In October, the company strengthened its position in the Nordic modular space market by completing its acquisition of the Nordic Modular Group, an established player in the industry. “This acquisition was the biggest in Cramo’s history and brings a lot of interesting values for our modular space business,” Leif says.

“It has broadened our potential to offer different temporary solutions in the premium sector. Of course, the number one advantage is that, once again, we’ve increased our knowledge base. But just as important is that we’ve broadened our portfolio when it comes to offering different modular space solutions.”

“Apart from this, another big add-on is having the opportunity to procure long-term sales and lease agreements, close to 10 years, which we haven’t previously had in our sector. Long-term leases provide us with different types of customers than those we have short-term relationships with.”

“It’s been vitally important for us to have identified this key area where we can increase our services and site logistics, bringing more added value to our customers. We’ve also provided more high-quality services. And we will continue seeking more interesting acquisitions in different countries.”

Apart from growth and optimising its expertise, another important factor of Cramo’s Shape and Share strategy is digitalisation. The technology needed to track multiple sources of data from its machines is being introduced, an advance that provides important feedback, not just for the company but also for its customers.

Two areas in which the company has grown rapidly are BIM technology – the use of infrared detection devices – and narrowband radio technology. “We have definitely improved in different areas,” Leif says, adding, “Cramo is not done yet. We have many ongoing projects in the area.”

“Digitalisation is so important to help us become even better and more advances are just around the corner. One example is working on getting more information from our machines, to enable us to make the right decisions.”

“Working internally to be more efficient and finding good customer solutions is vital for us. We can then identify their needs to help with their existing concerns so they can improve their business,” Leif says.

Leif Gustafsson CEO of Cramo

“Another area where we have grown quite quickly and established ourselves is BIM technology. In Norway, we’re working with a big construction company, using 100% BIM technology. It is something we will see grow even faster in the construction industry. We’re doing quite a lot to change traditional models to be more agile and direct in using technology.”
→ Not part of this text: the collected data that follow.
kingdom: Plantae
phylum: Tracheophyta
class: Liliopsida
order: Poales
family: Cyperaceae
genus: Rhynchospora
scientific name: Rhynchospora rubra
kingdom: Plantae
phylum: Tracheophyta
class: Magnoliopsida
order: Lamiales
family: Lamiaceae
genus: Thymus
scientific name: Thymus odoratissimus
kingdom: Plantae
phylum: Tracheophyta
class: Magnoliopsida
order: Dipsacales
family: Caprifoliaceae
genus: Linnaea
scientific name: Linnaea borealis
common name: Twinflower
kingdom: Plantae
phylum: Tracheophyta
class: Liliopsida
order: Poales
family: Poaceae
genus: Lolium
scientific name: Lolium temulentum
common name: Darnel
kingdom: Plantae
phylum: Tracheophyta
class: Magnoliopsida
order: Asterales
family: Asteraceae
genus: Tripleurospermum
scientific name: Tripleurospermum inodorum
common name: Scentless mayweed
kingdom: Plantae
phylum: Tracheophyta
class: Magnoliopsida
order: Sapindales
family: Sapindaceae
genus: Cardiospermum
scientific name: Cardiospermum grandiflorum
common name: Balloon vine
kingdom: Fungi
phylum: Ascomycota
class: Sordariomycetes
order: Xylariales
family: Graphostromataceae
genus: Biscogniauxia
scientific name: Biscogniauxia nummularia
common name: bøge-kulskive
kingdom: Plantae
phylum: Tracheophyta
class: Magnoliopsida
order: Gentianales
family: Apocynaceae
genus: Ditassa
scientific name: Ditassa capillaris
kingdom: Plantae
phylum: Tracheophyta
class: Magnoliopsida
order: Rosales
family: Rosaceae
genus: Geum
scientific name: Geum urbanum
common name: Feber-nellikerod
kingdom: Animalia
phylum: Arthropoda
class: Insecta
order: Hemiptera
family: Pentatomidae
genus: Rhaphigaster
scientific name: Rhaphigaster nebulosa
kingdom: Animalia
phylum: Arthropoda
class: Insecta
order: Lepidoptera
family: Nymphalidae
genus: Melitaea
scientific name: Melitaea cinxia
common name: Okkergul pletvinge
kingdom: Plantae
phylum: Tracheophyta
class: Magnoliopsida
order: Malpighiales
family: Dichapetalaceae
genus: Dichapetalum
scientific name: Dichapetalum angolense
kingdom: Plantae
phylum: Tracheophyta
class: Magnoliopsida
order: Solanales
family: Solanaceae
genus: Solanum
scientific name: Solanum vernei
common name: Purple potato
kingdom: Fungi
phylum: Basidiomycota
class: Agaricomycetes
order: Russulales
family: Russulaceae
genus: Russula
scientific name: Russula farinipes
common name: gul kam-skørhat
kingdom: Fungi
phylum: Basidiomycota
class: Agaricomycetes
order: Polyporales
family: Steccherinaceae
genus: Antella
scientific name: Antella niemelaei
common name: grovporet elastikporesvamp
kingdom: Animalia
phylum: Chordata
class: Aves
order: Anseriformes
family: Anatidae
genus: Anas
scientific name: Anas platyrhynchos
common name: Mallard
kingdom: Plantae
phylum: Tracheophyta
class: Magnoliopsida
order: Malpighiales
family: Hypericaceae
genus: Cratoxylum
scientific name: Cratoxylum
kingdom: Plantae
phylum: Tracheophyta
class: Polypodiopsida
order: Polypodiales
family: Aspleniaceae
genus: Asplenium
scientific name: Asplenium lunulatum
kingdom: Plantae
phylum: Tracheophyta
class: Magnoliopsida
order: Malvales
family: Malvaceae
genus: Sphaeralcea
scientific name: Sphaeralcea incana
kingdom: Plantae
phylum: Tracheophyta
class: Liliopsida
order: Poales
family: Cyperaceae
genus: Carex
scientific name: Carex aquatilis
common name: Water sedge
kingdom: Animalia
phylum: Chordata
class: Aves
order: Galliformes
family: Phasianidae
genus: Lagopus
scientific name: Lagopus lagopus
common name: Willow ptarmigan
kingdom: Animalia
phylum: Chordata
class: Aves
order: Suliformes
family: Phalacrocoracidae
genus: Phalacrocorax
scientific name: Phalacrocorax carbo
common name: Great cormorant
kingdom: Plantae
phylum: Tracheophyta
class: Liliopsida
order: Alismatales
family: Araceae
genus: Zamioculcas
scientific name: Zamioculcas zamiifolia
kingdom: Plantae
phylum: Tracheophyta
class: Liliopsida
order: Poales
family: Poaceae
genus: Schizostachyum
Cramo’s eCommerce solution is also an important contribution to its digital platform, with the service allowing customers to browse, compare orders and even return equipment online.

“We’ve made huge improvements updating our services on our websites,” Leif says. “Our ambition is for all of our customers to be able to access our services online.”

Meanwhile, Cramo is using its Shape and Share strategy to strengthen employee relationships and help staff perform to their potential. Leif says encouraging employees to improve their personal development is crucial to creating their own future.

“We believe strongly that every working culture needs a good story for employees to tag on to and feel proud of.”

“It’s one of the cornerstones of our Shape and Share strategy,” he says. “We believe strongly that every working culture needs a good story for employees to tag on to and feel proud of, and we’ve launched our own internal story to boost people development called ‘We are Shapers’.”

Leif says the ‘We are Shapers’ culture has created an open atmosphere where ideas are welcome and everyone feels equally important. He says Cramo employees are now motivated to not only expand their own self-development but also contribute more to their company.

“People are calling themselves ‘Shapers’ and that employee branding perspective is a very good thing. It is something we want all Cramo employees to feel – like they are all helping to share and sharing to help.”